Text block

::::

Please don't think I was arguing for resticted use of drugs for ANY cancer patient - I am pleading for exactly the opposite.
And yes I have used the forum a lot during the last 5 years, and yes I do look at the secondaries thread because a close friend has secondaries in bones - I don't offer anything to that thread except my love and heartfelt sympathy because I feel it would be presumptuous to do otherwise.
Hope this puts the record straight, and assures all readers that I had no intention of upsetting anyone.
Grumpy
While I agree with everyone else about the recent news - it is deeply shocking - we must beware of the 'we are the most deserving' argument. The crux of the issue is that the NHS is not properly funded, and as someone has said the people who make these decisions are often in private medical schemes.
As for 'migrants' please remember that those legally here will pay tax and national insurance - those here illegally get nowt because they don't actually legally exist.
The focus of our concern should be to tell politicians of ALL persuasions that the NHS must be funded and organised properly, and hold them to account when they renege on promises. After all if all these international companies that trade here paid full taxes here the deficit would be wiped out with plenty of money to spare..
There are questions to be answered about drug company profits as well, they are purely commercial organisations who need to fund their work without terrible greed for profits.
And of course we must beware of ignorant nutters who haven't the guts to tell us personally what they think, and of course it would be very different if someone they know was affected.. have you met anyone who says they decline lung cancer treatment because they have been/ are a smoker????
Let us all write to our MPs, the PM, local and national newspapers, making one he'll of a stink.

::::

Records supplied
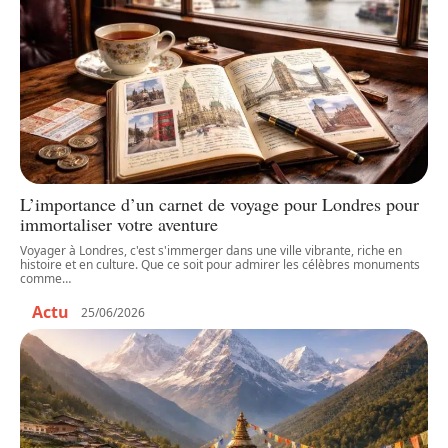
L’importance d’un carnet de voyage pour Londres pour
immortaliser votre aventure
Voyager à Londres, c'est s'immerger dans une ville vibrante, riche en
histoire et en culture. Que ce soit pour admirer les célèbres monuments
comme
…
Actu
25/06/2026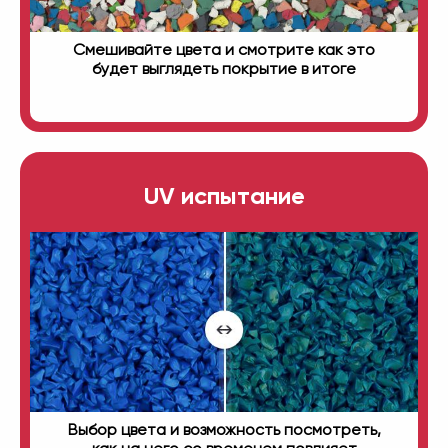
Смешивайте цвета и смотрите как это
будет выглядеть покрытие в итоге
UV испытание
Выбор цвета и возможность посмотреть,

::::

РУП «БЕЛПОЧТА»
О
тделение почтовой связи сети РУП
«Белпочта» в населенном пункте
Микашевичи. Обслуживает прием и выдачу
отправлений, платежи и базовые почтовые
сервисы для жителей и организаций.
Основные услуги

::::

What this exercise asks
1. List every acronym used in the forum post about NHS funding, giving each one once.
2. Retype the forum post about NHS funding, everything from "And of course we" down to "are a smoker????".
The listing has no role in this exercise.

Results in order
1. NHS, MPs, PM

2.
And of course we must beware of ignorant nutters who haven't the guts to tell us personally what they think, and of course it would be very different if someone they know was affected.. have you met anyone who says they decline lung cancer treatment because they have been/ are a smoker????